A recent article in the regional newspaper Il Tirreno, which is published in Livorno, comments on the next-door village of Gombereto for its “quasi auto-gestione” (almost self-management) i.e. it does not wait for the comune, or even the province to do things for it, but gets on with doing them itself. The article quotes several of the projects which the villagers of Gombereto have been involved in in order to beautify the place and improve its living quality. These include:
- Restoration of the chiesina (chapel) of the Madonna of the seven sorrows. I’ve mentioned this in a previous post at https://longoio.wordpress.com/2013/07/03/a-local-visitation/ and just want to add that the work didn’t just involve painting and stonework but also restoring fittings, from the confessional to the altar to the canvases to the priest’s vestments, some of which date back to the eighteenth century.
- Cleaning up of the war memorial which previously had become almost blackened with dirt and moss.
- Restoration of the public fountain. This fountain recently started to spout wine until it was discovered that the stream feeding it ran through an underground cellar where several demi-johns had been shattered by the earthquakes of this year.
- Tidying up of the central square and the placing of benches there, so that locals can meet and chat while the children play.

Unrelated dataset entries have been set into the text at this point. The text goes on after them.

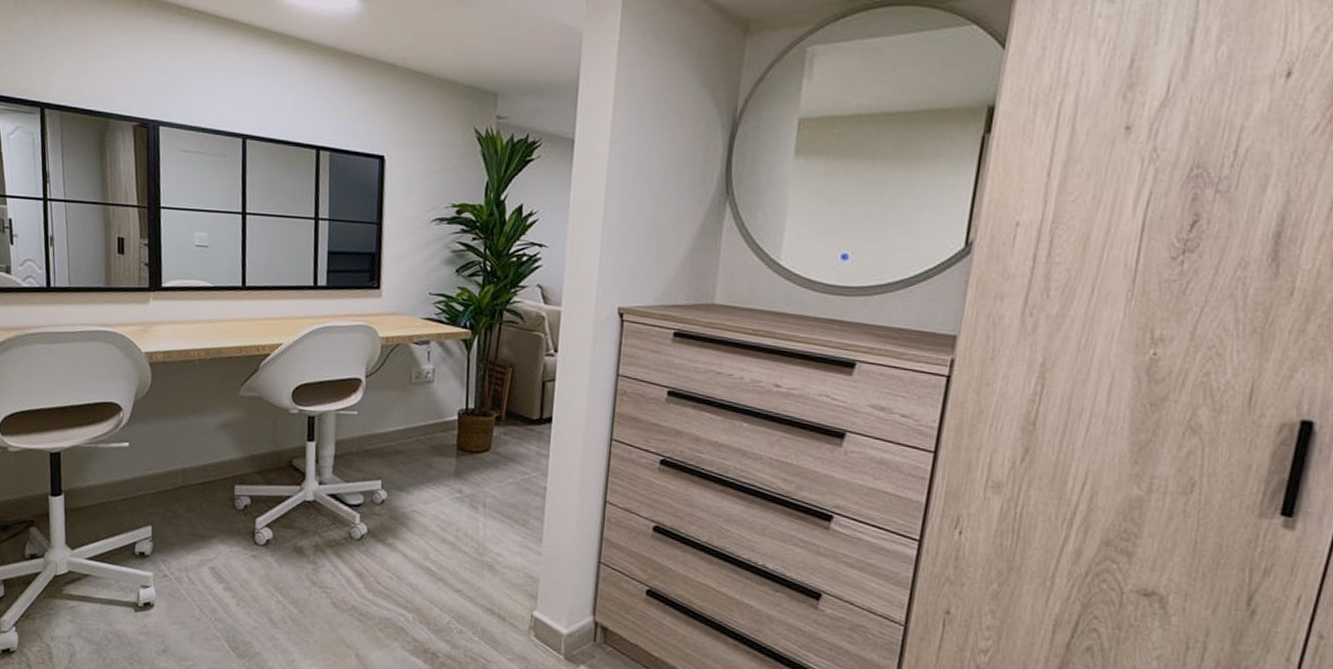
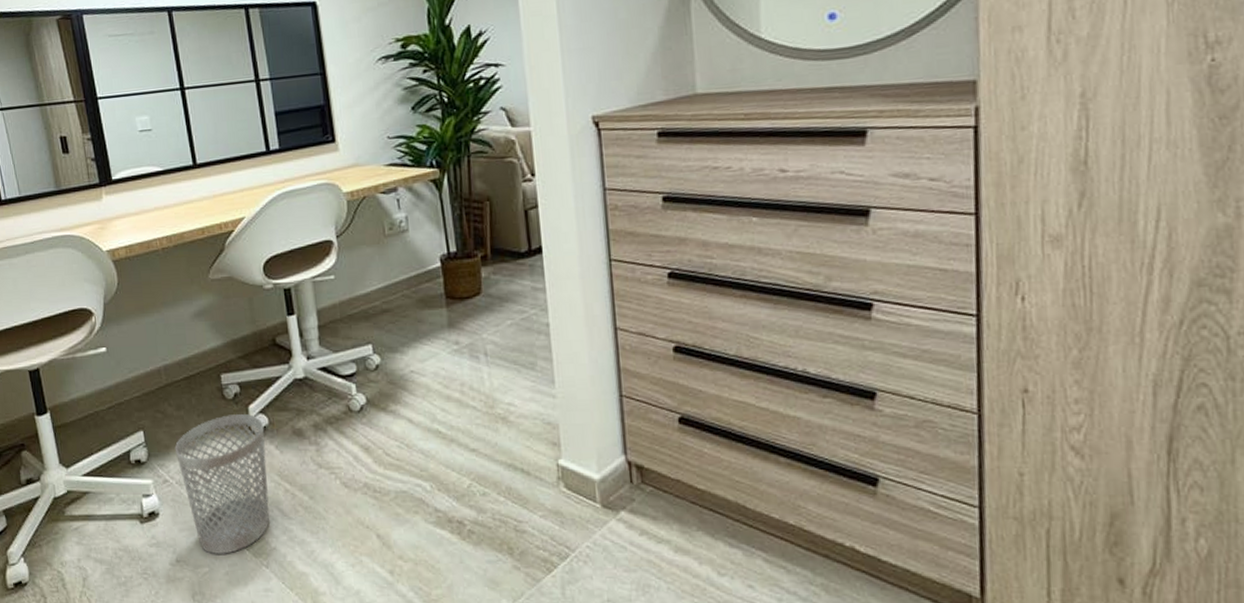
wastebasket: none [179,523,268,652] -> present [174,414,270,554]

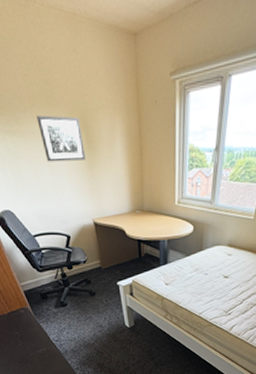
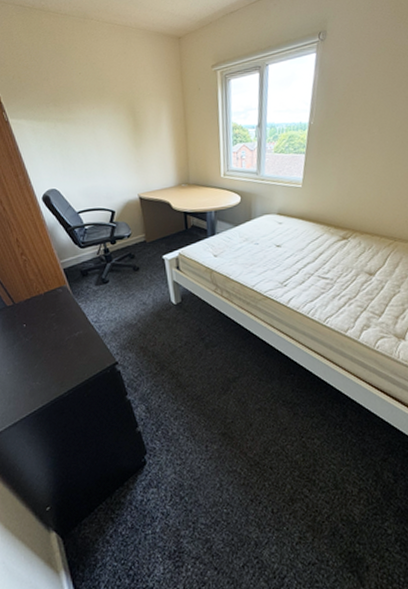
wall art: present [36,115,87,162] -> none [87,104,133,144]

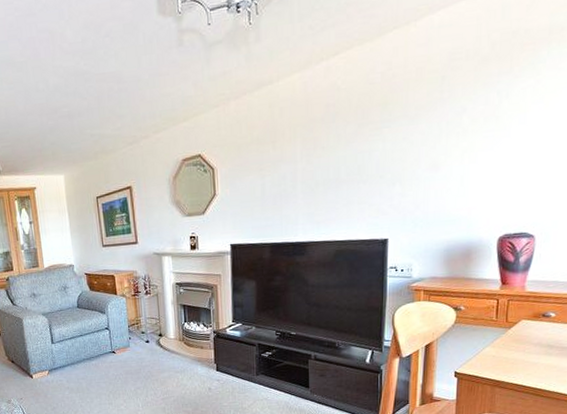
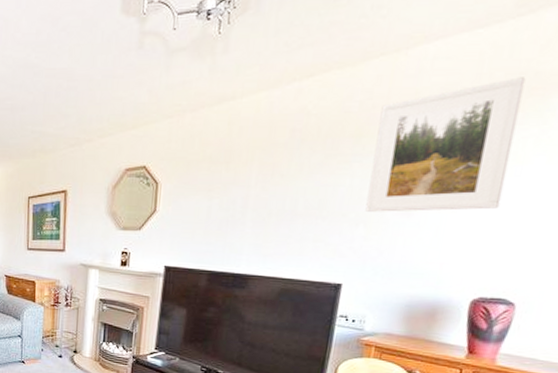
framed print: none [399,35,518,171] -> present [365,77,526,212]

All this work was done voluntarily and only the cost of material was refunded to the volunteers. What is even more remarkable is that, of the sixty inhabitants of Gombereto, forty are involved in the “Associazione paesana” (or village association) organizing the efforts.

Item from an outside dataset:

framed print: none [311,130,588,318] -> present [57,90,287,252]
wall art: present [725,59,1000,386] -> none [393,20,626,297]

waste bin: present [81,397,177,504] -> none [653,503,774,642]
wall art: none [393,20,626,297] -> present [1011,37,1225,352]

Other villages in the area have already their own associations. Vico Pancellorum has its “risveglio” as do Crasciana and Casabasciana and several others are organising theirs too.
Not only do the village associations care for their environment: they also organize events through the year. Gombereto has five major events for this year: the Befana in January, the Maggio in June, the Mediaeval Festa in August, the celebration of the Madonna of Seven Sorrows in September and the Necciata or chestnut pancake festival in October. Would it were so for some other villages!

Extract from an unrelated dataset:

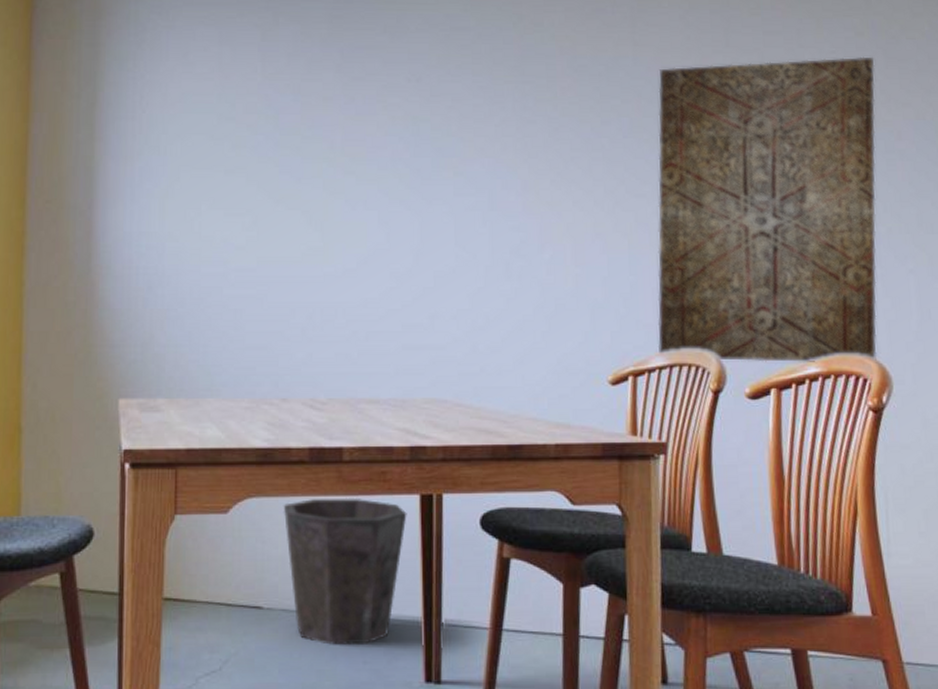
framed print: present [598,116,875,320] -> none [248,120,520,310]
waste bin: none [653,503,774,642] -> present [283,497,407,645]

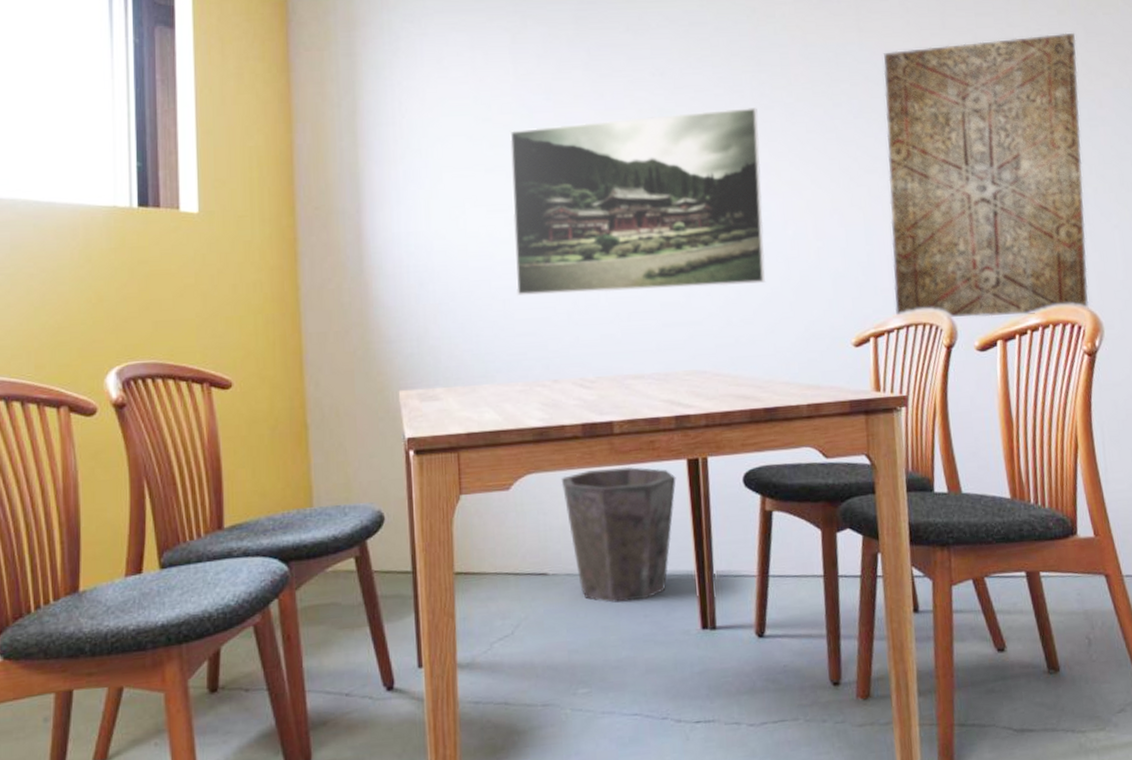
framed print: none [248,120,520,310] -> present [509,108,765,295]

Regrettably, Longoio has a reputation for being somewhat uncoordinated and factious. Each village is meant to have a reputation for something according to those living outside it. In the often-quoted example of the hostility between Crasciana and Casabasciana, which are next to each other, this is partly true, partly tongue-in-cheek. But often it is difficult to know how accurate these statements are.
Clearly, the presence of a shop, church and bar helps in social cohesion. Longoio’s bar was closed well before we arrived in 2005, its shop stopped trading in 2007 and the chiesina is open for worship perhaps once a year and then serviced by a priest who does not even belong to its parish.
As for Feste in Longoio: there used to be an annual Festa around the chiesina where everyone contributed a dish and ate “al fresco” on tables under the trees. A courtyard around a house was used for a poetry festival in 2008, and again in 2009, but fears of an impending collapse of the wall of a ruined building in front of it caused the organiser to move it to the chiesina in 2010, 2011 and 2012.
A poetry festival should be seen as a good sign but the organiser came from Pisa (although he has a holiday home in Longoio) and the majority of the poets were his friends, imported in, so to say, although every efforts was made to involve the local community, especially its children who, helped by their local primary school teachers recited their poems as did an inimitable village lady who, regrettably, is now no longer with us.
Of course, a poetry evening may not appeal to everyone in Longoio but it is significant that this year it has been moved to more dynamic Gombereto where, tomorrow Friday evening, at 8.30 PM, in the church of Our Lady of the seven sorrows, after the rosary, poets of all genres will recite their creations. More likely to appeal here would be a chestnut festival as used to be held in the past around October. The last chestnut festival here took place in 2008 but, again, there were just a handful of people collecting the chestnuts, not of a particularly good quality, and who actually came from a nearby village.
So, sadly, my conclusion is that in Longoio there is as much social solidarity as could be found in a tourist hotel among the guests and that it is still far from coming anywhere near the virtuous self-help example of Gombereto.